En parallèle, deux Irakiens et deux Soudanais ont été mis en examen pour « aide à l’entrée au séjour irrégulier » et « homicide involontaire » par le parquet de Boulogne-sur-Mer. Sollicité, il n’a pour le moment pas répondu à nos questions sur l’intégration ou non de cette disparition au dossier.
Pour les proches, cette attente est éprouvante : « La police et la gendarmerie m’ont dit qu’ils enquêtaient sur l’affaire, mais ça fait plus d’une semaine, et depuis ils ne disent rien », soupire Bisrat. « Où est Eskiel ? C’est ma question… »
« Il faut que son prénom et son nom circulent »
Aujourd’hui, seuls quelques proches d’Eskiel sont au courant de sa disparition et des démarches entreprises pour retrouver sa trace. « Ses frères et sœurs qui habitent en dehors de la capitale, Addis-Abeba, n’ont pas encore été avertis, nous confie l’oncle Tatek. Sa mère, qui a des problèmes cardiaques, non plus ».
En 2021, Eskiel a quitté sa famille en Éthiopie avec un visa Schengen afin de suivre des études aux Pays-Bas.
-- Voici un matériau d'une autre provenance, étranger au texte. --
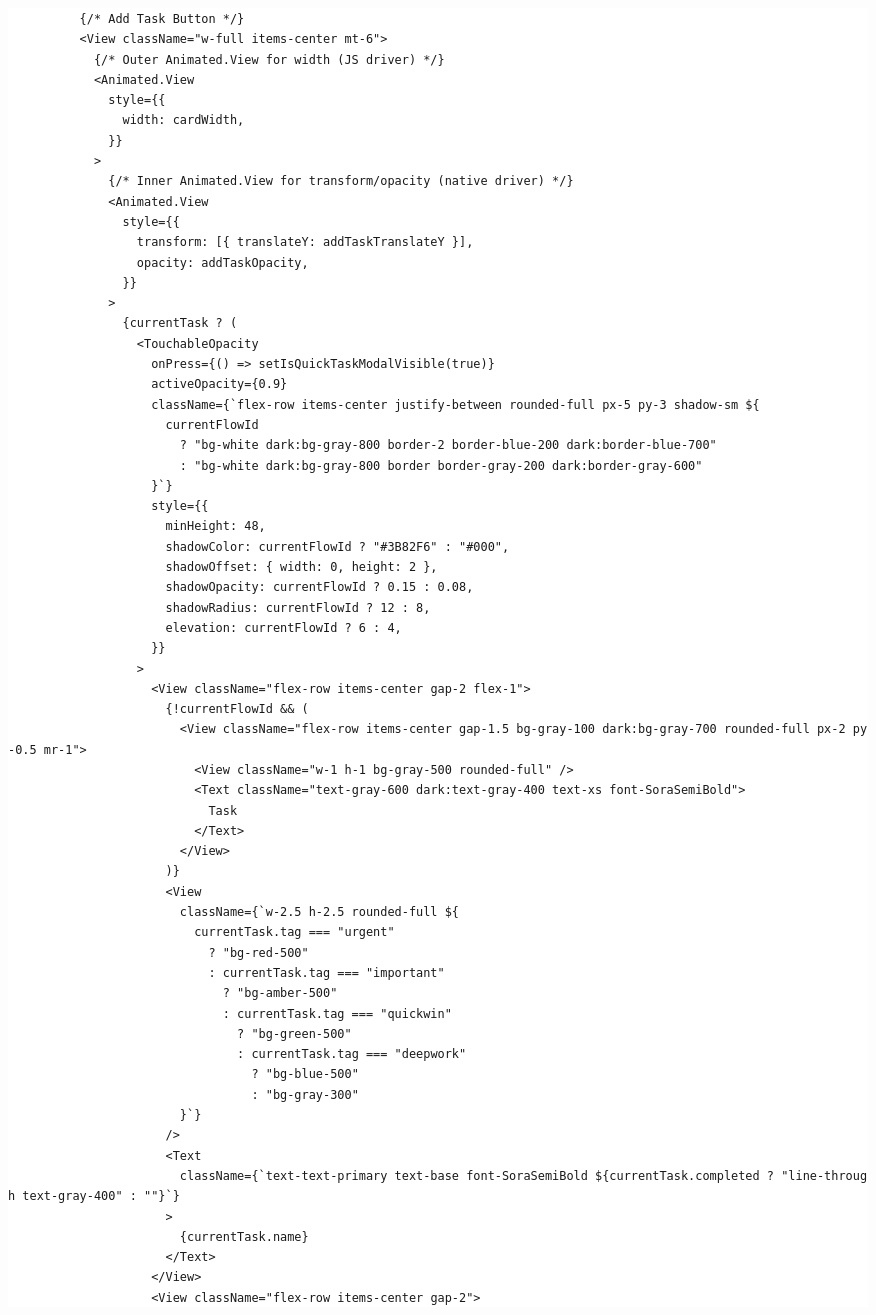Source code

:               {/* Add Task Button */}
              <View className="w-full items-center mt-6">
                {/* Outer Animated.View for width (JS driver) */}
                <Animated.View
                  style={{
                    width: cardWidth,
                  }}
                >
                  {/* Inner Animated.View for transform/opacity (native driver) */}
                  <Animated.View
                    style={{
                      transform: [{ translateY: addTaskTranslateY }],
                      opacity: addTaskOpacity,
                    }}
                  >
                    {currentTask ? (
                      <TouchableOpacity
                        onPress={() => setIsQuickTaskModalVisible(true)}
                        activeOpacity={0.9}
                        className={`flex-row items-center justify-between rounded-full px-5 py-3 shadow-sm ${
                          currentFlowId
                            ? "bg-white dark:bg-gray-800 border-2 border-blue-200 dark:border-blue-700"
                            : "bg-white dark:bg-gray-800 border border-gray-200 dark:border-gray-600"
                        }`}
                        style={{
                          minHeight: 48,
                          shadowColor: currentFlowId ? "#3B82F6" : "#000",
                          shadowOffset: { width: 0, height: 2 },
                          shadowOpacity: currentFlowId ? 0.15 : 0.08,
                          shadowRadius: currentFlowId ? 12 : 8,
                          elevation: currentFlowId ? 6 : 4,
                        }}
                      >
                        <View className="flex-row items-center gap-2 flex-1">
                          {!currentFlowId && (
                            <View className="flex-row items-center gap-1.5 bg-gray-100 dark:bg-gray-700 rounded-full px-2 py-0.5 mr-1">
                              <View className="w-1 h-1 bg-gray-500 rounded-full" />
                              <Text className="text-gray-600 dark:text-gray-400 text-xs font-SoraSemiBold">
                                Task
                              </Text>
                            </View>
                          )}
                          <View
                            className={`w-2.5 h-2.5 rounded-full ${
                              currentTask.tag === "urgent"
                                ? "bg-red-500"
                                : currentTask.tag === "important"
                                  ? "bg-amber-500"
                                  : currentTask.tag === "quickwin"
                                    ? "bg-green-500"
                                    : currentTask.tag === "deepwork"
                                      ? "bg-blue-500"
                                      : "bg-gray-300"
                            }`}
                          />
                          <Text
                            className={`text-text-primary text-base font-SoraSemiBold ${currentTask.completed ? "line-through text-gray-400" : ""}`}
                          >
                            {currentTask.name}
                          </Text>
                        </View>
                        <View className="flex-row items-center gap-2">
Sur place, il a obtenu un master, puis a souhaité poursuivre sa vie là-bas et prolonger ses études en s’inscrivant à un deuxième master. Mais l’université a refusé cette nouvelle inscription. « On lui a fait comprendre qu’on ne lui avait laissé qu’une seule chance », retrace l’oncle. Suite à ce refus, Eskiel s’est alors rendu au Danemark, « mais ça n’a pas marché non plus, là-bas », ajoute Tatek.
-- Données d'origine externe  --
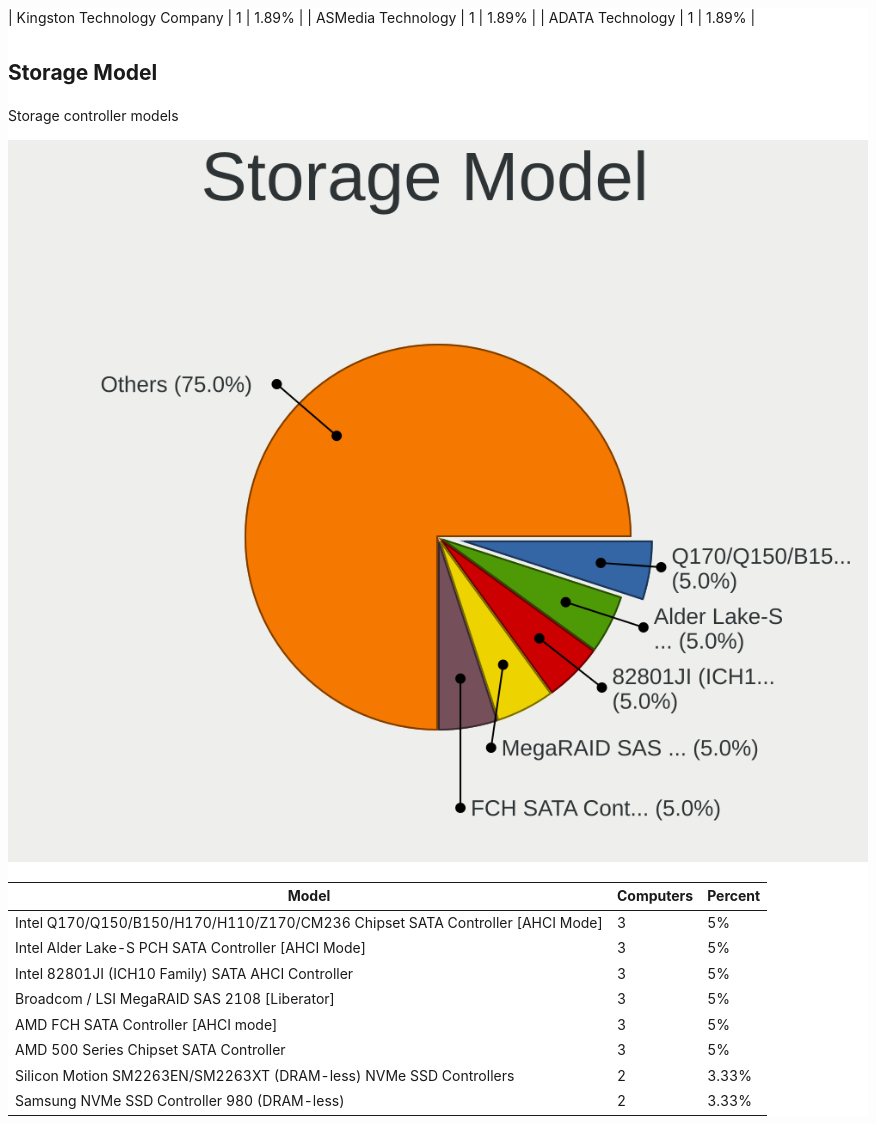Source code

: | Kingston Technology Company | 1         | 1.89%   |
| ASMedia Technology          | 1         | 1.89%   |
| ADATA Technology            | 1         | 1.89%   |

Storage Model
-------------

Storage controller models

![Storage Model](./All/images/pie_chart_bsd/storage_model.svg)


| Model                                                                         | Computers | Percent |
|-------------------------------------------------------------------------------|-----------|---------|
| Intel Q170/Q150/B150/H170/H110/Z170/CM236 Chipset SATA Controller [AHCI Mode] | 3         | 5%      |
| Intel Alder Lake-S PCH SATA Controller [AHCI Mode]                            | 3         | 5%      |
| Intel 82801JI (ICH10 Family) SATA AHCI Controller                             | 3         | 5%      |
| Broadcom / LSI MegaRAID SAS 2108 [Liberator]                                  | 3         | 5%      |
| AMD FCH SATA Controller [AHCI mode]                                           | 3         | 5%      |
| AMD 500 Series Chipset SATA Controller                                        | 3         | 5%      |
| Silicon Motion SM2263EN/SM2263XT (DRAM-less) NVMe SSD Controllers             | 2         | 3.33%   |
| Samsung NVMe SSD Controller 980 (DRAM-less)                                   | 2         | 3.33%   |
Eskiel a donc fait le choix de tenter de rejoindre le Royaume-Uni.
Pour poursuivre ses études, mais aussi parce qu’il parlait anglais, et que son frère Bisrat « lui manquait terriblement » selon sa cousine Mimiy. Désormais, pour qu’Eskiel ne soit pas oublié par les autorités, « il faut que son prénom et nom circulent », insiste Tatek. « Il n’y a que comme ça que les choses pourront peut-être bouger ».
Selon le Groupe décès qui comptabilise les morts à la frontière franco-britannique, 22 exilés ont péri, en mer et sur terre, depuis le début de l’année 2023.